▶ _Records provided_
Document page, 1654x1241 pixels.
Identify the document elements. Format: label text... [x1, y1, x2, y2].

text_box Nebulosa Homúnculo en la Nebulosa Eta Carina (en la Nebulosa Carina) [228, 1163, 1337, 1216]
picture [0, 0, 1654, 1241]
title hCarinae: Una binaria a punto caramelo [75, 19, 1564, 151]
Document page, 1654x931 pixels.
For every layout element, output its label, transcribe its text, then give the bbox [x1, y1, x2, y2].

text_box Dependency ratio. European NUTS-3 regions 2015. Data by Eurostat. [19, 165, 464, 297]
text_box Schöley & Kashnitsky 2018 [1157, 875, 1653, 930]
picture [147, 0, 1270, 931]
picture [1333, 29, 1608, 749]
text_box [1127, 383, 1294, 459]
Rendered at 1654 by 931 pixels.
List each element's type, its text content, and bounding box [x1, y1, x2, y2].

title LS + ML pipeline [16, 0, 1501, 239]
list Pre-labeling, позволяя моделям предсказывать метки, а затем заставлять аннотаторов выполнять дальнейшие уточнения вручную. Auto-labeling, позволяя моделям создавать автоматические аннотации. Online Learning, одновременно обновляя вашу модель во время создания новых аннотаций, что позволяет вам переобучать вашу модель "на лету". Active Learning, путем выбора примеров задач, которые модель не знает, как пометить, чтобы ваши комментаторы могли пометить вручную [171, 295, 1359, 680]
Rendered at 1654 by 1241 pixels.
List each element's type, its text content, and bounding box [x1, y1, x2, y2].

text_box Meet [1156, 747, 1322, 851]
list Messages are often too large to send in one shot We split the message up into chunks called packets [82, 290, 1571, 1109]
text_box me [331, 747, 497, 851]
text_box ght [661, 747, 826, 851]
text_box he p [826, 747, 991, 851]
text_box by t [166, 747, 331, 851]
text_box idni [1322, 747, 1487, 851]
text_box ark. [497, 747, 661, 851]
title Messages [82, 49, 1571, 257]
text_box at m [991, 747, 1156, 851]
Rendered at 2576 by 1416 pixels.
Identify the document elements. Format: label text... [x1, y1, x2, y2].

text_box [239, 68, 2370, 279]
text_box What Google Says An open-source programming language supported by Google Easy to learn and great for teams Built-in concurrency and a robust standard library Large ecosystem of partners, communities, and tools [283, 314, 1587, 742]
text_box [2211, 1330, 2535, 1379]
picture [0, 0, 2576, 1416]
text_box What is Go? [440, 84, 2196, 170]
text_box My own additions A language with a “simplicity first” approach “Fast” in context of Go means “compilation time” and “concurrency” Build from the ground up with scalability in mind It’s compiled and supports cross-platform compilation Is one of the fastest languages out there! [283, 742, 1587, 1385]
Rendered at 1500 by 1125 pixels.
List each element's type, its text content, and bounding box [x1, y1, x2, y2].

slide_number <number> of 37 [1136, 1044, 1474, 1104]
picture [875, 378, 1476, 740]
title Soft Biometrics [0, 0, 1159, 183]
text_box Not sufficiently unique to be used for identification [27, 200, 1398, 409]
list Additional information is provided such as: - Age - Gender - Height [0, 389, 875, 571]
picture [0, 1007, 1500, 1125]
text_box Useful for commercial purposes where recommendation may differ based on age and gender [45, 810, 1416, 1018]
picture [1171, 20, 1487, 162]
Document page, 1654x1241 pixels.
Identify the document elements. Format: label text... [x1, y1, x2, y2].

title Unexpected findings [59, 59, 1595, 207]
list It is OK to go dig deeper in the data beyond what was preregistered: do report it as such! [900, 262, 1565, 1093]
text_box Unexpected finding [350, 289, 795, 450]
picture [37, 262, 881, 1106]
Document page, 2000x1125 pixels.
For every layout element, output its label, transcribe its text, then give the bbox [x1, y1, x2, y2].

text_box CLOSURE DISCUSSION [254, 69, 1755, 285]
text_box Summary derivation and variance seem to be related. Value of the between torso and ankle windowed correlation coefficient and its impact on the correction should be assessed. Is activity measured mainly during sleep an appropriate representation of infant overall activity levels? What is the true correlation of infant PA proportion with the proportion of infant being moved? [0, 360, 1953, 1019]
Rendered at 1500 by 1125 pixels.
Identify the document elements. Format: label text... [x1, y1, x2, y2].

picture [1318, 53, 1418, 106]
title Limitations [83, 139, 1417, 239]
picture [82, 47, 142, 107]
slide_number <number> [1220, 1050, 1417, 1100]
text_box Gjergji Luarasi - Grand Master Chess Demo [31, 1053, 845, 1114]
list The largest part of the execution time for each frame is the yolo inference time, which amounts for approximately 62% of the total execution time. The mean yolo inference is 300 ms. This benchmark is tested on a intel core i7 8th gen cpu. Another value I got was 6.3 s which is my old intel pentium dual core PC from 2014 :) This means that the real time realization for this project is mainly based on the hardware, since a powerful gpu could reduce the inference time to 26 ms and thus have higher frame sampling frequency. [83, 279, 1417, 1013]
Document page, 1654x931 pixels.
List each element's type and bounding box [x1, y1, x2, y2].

▶ _Task instructions_
Reproduce the data verbatim, starting at its first line and ending at the line that contains "title hCarinae: Una", with both of those lines included.

▶ _Expected answer_
Document page, 1654x1241 pixels.
Identify the document elements. Format: label text... [x1, y1, x2, y2].

text_box Nebulosa Homúnculo en la Nebulosa Eta Carina (en la Nebulosa Carina) [228, 1163, 1337, 1216]
picture [0, 0, 1654, 1241]
title hCarinae: Una binaria a punto caramelo [75, 19, 1564, 151]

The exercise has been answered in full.